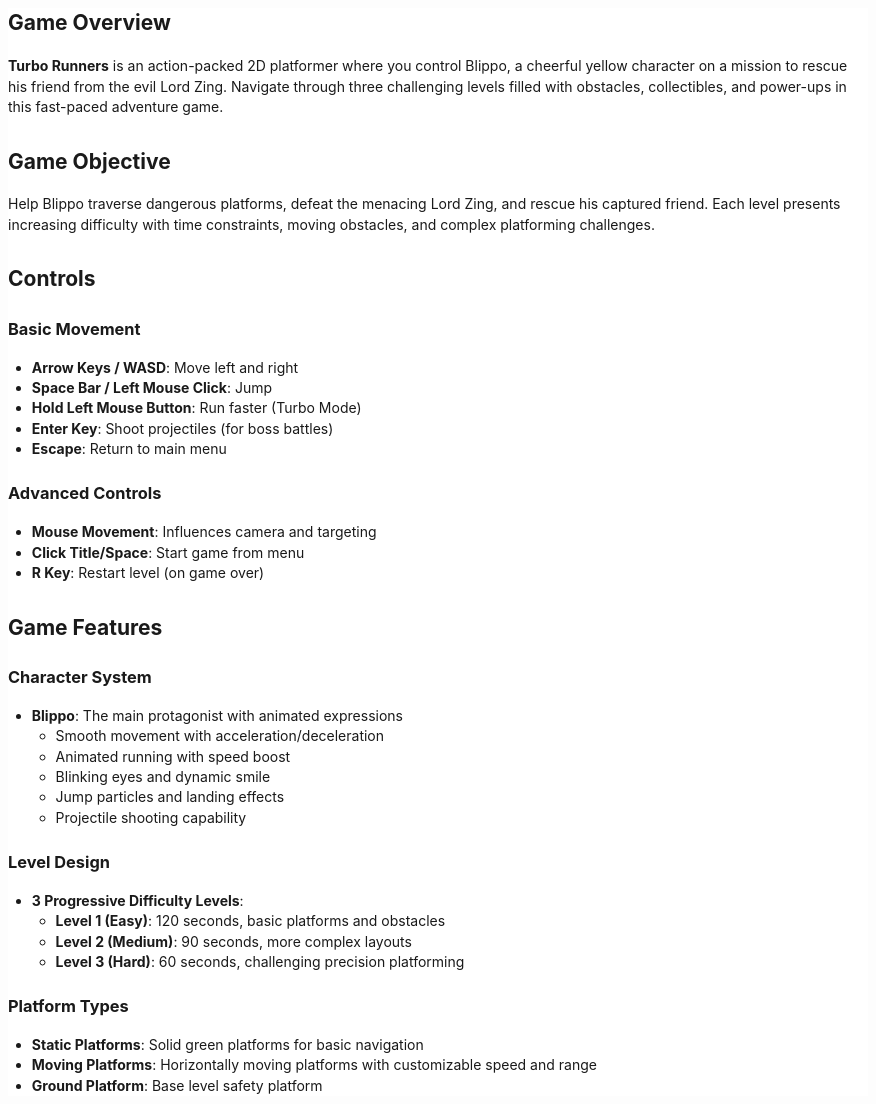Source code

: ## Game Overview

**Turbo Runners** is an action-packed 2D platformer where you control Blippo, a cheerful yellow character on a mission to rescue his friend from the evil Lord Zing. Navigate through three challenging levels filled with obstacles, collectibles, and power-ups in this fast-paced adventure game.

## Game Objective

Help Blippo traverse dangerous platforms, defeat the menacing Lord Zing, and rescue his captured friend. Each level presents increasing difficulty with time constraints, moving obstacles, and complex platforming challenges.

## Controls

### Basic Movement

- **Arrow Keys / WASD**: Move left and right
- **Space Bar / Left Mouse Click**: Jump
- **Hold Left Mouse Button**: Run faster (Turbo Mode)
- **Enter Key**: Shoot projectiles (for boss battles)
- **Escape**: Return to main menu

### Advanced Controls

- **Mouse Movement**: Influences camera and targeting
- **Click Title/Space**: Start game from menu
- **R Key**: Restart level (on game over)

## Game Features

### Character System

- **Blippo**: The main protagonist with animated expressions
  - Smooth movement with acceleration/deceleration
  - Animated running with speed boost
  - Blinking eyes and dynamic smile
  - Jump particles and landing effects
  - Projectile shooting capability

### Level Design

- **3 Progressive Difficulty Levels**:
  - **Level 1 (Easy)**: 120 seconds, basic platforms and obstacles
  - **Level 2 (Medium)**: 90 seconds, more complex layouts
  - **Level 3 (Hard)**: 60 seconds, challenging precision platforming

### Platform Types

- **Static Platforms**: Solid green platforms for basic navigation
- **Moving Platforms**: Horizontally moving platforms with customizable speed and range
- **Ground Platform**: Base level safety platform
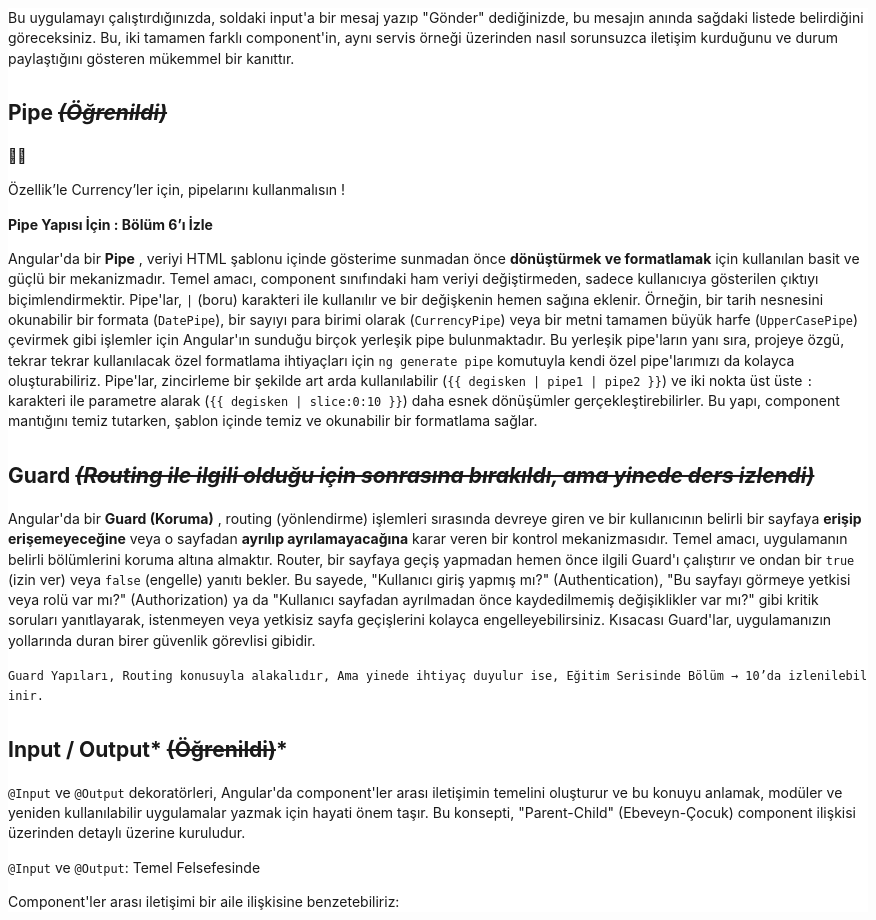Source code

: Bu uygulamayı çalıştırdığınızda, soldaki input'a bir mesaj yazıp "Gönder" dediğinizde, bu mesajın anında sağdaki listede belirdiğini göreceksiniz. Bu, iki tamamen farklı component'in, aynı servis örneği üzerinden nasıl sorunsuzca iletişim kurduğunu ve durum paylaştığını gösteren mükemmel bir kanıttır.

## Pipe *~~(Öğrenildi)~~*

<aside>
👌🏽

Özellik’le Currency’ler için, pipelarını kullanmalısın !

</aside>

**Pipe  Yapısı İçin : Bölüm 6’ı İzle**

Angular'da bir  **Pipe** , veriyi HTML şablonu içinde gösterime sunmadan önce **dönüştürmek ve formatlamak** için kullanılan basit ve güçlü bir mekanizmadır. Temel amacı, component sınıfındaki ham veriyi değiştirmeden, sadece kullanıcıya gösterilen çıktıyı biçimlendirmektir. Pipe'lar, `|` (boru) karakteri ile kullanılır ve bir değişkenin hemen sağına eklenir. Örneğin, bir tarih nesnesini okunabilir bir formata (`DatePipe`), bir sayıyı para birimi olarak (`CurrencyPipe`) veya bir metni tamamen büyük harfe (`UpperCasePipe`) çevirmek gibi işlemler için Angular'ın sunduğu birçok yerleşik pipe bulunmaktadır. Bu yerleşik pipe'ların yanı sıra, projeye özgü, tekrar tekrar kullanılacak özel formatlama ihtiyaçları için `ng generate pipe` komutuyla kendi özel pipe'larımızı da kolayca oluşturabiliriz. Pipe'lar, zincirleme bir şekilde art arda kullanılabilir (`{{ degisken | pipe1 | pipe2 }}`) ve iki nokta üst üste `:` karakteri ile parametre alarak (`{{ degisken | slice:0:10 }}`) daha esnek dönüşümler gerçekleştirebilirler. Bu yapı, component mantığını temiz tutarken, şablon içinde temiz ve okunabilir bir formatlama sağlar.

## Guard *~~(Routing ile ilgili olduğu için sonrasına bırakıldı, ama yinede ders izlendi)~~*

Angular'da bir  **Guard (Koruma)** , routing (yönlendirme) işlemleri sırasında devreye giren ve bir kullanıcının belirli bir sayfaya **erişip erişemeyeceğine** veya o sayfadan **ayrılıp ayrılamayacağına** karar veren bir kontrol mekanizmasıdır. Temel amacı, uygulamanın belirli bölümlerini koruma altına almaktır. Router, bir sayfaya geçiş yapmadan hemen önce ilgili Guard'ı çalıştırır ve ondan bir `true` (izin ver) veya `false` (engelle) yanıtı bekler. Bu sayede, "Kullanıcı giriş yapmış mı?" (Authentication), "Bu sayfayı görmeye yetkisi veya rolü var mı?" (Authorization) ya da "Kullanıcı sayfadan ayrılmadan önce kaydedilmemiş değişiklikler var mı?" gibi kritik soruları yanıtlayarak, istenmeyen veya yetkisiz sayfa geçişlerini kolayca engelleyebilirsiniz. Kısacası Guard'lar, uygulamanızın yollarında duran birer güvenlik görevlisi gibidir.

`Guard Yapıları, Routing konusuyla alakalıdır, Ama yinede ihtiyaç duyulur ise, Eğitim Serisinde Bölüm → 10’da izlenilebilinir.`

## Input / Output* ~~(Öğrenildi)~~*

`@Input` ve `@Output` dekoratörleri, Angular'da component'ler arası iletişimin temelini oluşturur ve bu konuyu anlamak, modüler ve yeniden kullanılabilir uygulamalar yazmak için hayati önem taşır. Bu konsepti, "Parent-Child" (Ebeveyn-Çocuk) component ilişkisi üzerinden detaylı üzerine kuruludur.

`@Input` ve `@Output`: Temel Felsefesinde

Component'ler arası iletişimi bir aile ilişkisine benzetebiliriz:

> Brief
Out of the data above, set down the lines from the one with "Help Blippo traverse" to the one with "- Blinking eyes and dynamic smile", both included, exactly as written and with no additions.

> Exercise response
Help Blippo traverse dangerous platforms, defeat the menacing Lord Zing, and rescue his captured friend. Each level presents increasing difficulty with time constraints, moving obstacles, and complex platforming challenges.

## Controls

### Basic Movement

- **Arrow Keys / WASD**: Move left and right
- **Space Bar / Left Mouse Click**: Jump
- **Hold Left Mouse Button**: Run faster (Turbo Mode)
- **Enter Key**: Shoot projectiles (for boss battles)
- **Escape**: Return to main menu

### Advanced Controls

- **Mouse Movement**: Influences camera and targeting
- **Click Title/Space**: Start game from menu
- **R Key**: Restart level (on game over)

## Game Features

### Character System

- **Blippo**: The main protagonist with animated expressions
  - Smooth movement with acceleration/deceleration
  - Animated running with speed boost
  - Blinking eyes and dynamic smile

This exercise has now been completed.